▶ _Saved entries_:
Start of Block

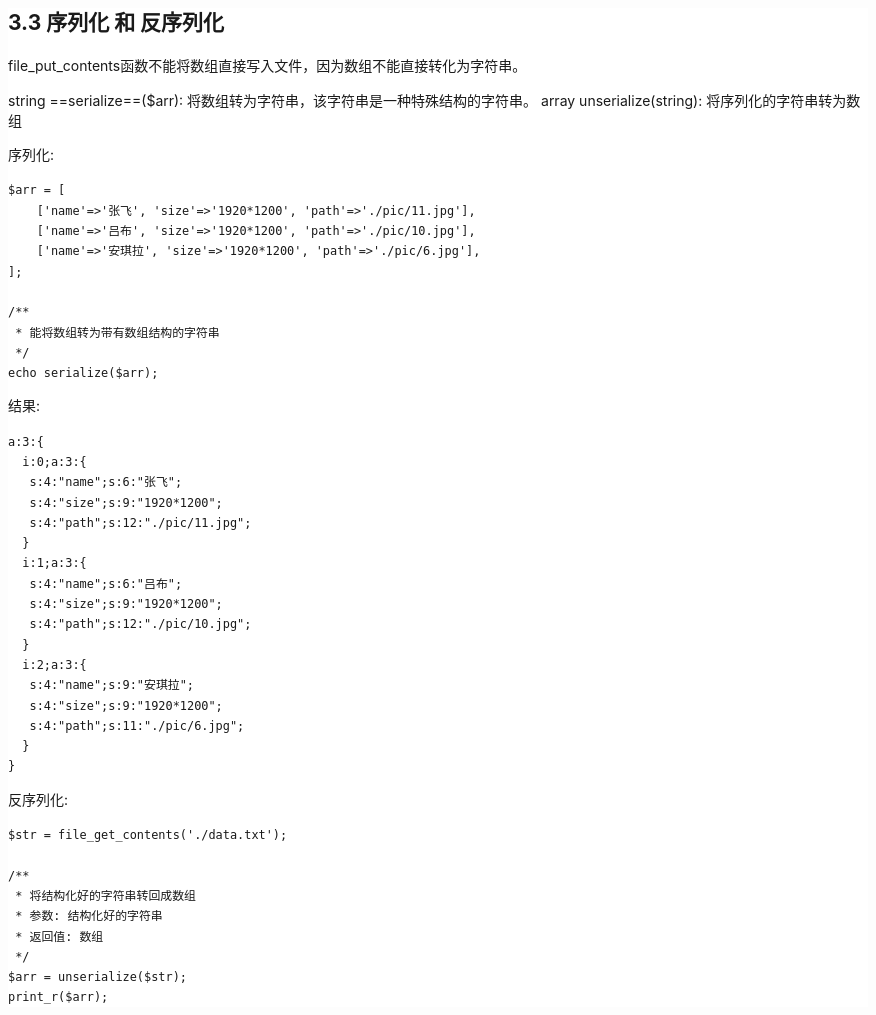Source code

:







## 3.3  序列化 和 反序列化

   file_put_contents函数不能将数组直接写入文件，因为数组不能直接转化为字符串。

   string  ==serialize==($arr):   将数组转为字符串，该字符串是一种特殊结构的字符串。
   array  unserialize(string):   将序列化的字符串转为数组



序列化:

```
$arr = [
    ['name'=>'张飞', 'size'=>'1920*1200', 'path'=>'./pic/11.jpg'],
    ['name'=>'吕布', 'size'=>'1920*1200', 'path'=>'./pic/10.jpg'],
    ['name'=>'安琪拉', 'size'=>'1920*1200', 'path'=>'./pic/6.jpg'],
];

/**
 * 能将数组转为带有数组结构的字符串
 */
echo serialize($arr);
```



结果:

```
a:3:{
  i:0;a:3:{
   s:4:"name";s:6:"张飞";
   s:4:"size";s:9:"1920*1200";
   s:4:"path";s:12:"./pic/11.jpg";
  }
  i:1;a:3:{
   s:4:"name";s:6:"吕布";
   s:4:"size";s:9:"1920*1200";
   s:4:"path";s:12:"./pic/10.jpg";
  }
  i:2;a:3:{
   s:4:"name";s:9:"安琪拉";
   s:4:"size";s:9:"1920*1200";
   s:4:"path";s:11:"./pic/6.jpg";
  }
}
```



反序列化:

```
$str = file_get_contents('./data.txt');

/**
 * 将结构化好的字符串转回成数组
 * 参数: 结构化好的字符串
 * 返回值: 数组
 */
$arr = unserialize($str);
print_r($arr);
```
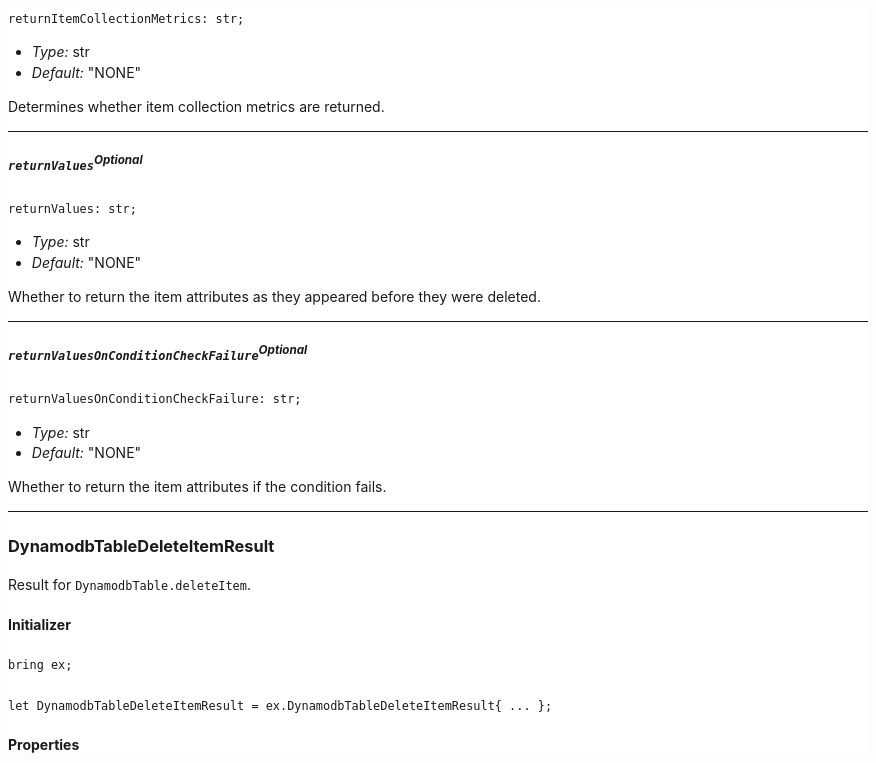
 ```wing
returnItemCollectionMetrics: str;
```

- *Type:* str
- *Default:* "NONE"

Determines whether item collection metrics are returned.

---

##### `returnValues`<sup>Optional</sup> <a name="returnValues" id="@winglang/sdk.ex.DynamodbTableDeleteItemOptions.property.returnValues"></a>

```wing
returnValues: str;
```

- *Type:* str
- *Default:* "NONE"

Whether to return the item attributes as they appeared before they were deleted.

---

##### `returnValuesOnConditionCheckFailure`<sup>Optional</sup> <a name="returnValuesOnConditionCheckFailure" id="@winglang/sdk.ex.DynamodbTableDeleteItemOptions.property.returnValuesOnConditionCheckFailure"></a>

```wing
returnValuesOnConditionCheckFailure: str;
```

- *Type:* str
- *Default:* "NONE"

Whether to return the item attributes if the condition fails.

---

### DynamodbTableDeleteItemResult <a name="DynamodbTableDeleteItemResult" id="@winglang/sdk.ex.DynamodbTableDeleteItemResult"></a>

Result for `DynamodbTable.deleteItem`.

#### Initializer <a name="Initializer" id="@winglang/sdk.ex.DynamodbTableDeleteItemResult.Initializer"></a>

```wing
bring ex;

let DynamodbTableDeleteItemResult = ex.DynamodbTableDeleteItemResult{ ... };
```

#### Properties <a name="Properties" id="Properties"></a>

End of Block

▶ _Task objective_: The records above are to be repeated exactly, apart from their pictures.

▶ _Exercise solution_:
Source code

:







## 3.3  序列化 和 反序列化

   file_put_contents函数不能将数组直接写入文件，因为数组不能直接转化为字符串。

   string  ==serialize==($arr):   将数组转为字符串，该字符串是一种特殊结构的字符串。
   array  unserialize(string):   将序列化的字符串转为数组



序列化:

```
$arr = [
    ['name'=>'张飞', 'size'=>'1920*1200', 'path'=>'./pic/11.jpg'],
    ['name'=>'吕布', 'size'=>'1920*1200', 'path'=>'./pic/10.jpg'],
    ['name'=>'安琪拉', 'size'=>'1920*1200', 'path'=>'./pic/6.jpg'],
];

/**
 * 能将数组转为带有数组结构的字符串
 */
echo serialize($arr);
```



结果:

```
a:3:{
  i:0;a:3:{
   s:4:"name";s:6:"张飞";
   s:4:"size";s:9:"1920*1200";
   s:4:"path";s:12:"./pic/11.jpg";
  }
  i:1;a:3:{
   s:4:"name";s:6:"吕布";
   s:4:"size";s:9:"1920*1200";
   s:4:"path";s:12:"./pic/10.jpg";
  }
  i:2;a:3:{
   s:4:"name";s:9:"安琪拉";
   s:4:"size";s:9:"1920*1200";
   s:4:"path";s:11:"./pic/6.jpg";
  }
}
```



反序列化:

```
$str = file_get_contents('./data.txt');

/**
 * 将结构化好的字符串转回成数组
 * 参数: 结构化好的字符串
 * 返回值: 数组
 */
$arr = unserialize($str);
print_r($arr);
```
 ```wing
returnItemCollectionMetrics: str;
```

- *Type:* str
- *Default:* "NONE"

Determines whether item collection metrics are returned.

---

##### `returnValues`<sup>Optional</sup> <a name="returnValues" id="@winglang/sdk.ex.DynamodbTableDeleteItemOptions.property.returnValues"></a>

```wing
returnValues: str;
```

- *Type:* str
- *Default:* "NONE"

Whether to return the item attributes as they appeared before they were deleted.

---

##### `returnValuesOnConditionCheckFailure`<sup>Optional</sup> <a name="returnValuesOnConditionCheckFailure" id="@winglang/sdk.ex.DynamodbTableDeleteItemOptions.property.returnValuesOnConditionCheckFailure"></a>

```wing
returnValuesOnConditionCheckFailure: str;
```

- *Type:* str
- *Default:* "NONE"

Whether to return the item attributes if the condition fails.

---

### DynamodbTableDeleteItemResult <a name="DynamodbTableDeleteItemResult" id="@winglang/sdk.ex.DynamodbTableDeleteItemResult"></a>

Result for `DynamodbTable.deleteItem`.

#### Initializer <a name="Initializer" id="@winglang/sdk.ex.DynamodbTableDeleteItemResult.Initializer"></a>

```wing
bring ex;

let DynamodbTableDeleteItemResult = ex.DynamodbTableDeleteItemResult{ ... };
```

#### Properties <a name="Properties" id="Properties"></a>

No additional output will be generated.